Ginseng may be helpful for fatigue reduction; however, this analysis included few studies and only one study on individuals with cancer. This analysis provides insufficient evidence to draw firm conclusions.
Limited evidence exists to show the efficacy of ginseng supplements overall for fatigue reduction, and evidence here does not show any improvement in physical performance with ginseng.
Bacelar Arruda, M.A., Garcia, M.A., and Santos Garcia, J.B. (2016). Evaluation of the effects of music and poetry in oncologic pain relief: A randomized clinical trial. Journal of Palliative Medicine, 19, 943–948.
To evaluate the effects of listening to music and poetry on pain, depression, and hope
Patients were randomly selected for inclusion and then randomly assigned to listen to instrumental music or poetry readings on a MP3 players or to a control group. Therapies were offered for three days and for 30 minutes at a time. Study measurements were obtained before and after the intervention on day 1 and again on the last day. Listening was monitored. The daily variations in pain of the music and poetry group were compared to those of the control group.

**Pictured people or hands with joint positions:**

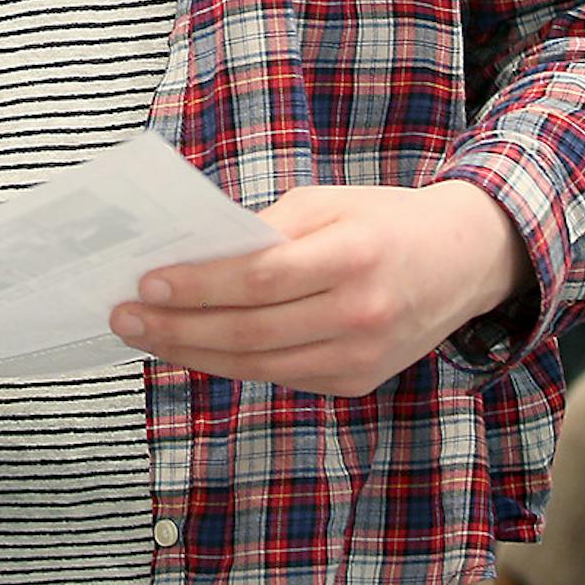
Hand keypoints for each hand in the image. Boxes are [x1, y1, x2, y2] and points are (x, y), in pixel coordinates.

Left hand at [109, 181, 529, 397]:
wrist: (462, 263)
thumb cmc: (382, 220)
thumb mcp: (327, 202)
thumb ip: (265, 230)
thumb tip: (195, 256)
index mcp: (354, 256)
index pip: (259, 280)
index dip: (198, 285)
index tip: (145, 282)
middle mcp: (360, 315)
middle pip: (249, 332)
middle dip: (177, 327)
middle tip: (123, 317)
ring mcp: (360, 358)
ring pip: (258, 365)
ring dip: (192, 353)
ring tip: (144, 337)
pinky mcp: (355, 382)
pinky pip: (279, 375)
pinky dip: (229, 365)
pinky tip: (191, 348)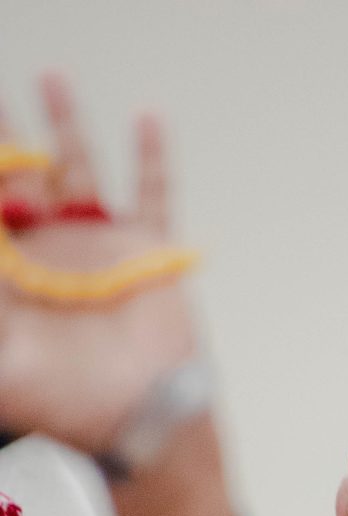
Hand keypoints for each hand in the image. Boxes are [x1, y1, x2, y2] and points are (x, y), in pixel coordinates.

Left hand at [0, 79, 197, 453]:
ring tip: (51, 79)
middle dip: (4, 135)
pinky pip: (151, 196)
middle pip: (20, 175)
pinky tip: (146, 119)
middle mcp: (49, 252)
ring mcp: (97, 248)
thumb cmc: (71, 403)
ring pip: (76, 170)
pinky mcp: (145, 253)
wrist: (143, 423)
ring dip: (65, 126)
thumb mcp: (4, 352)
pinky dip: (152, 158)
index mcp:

**What is being asked:**
Please repeat the evidence summary above word for word, starting at "Limited evidence exists" and ending at "performance with ginseng.".

**Task output:**
Limited evidence exists to show the efficacy of ginseng supplements overall for fatigue reduction, and evidence here does not show any improvement in physical performance with ginseng.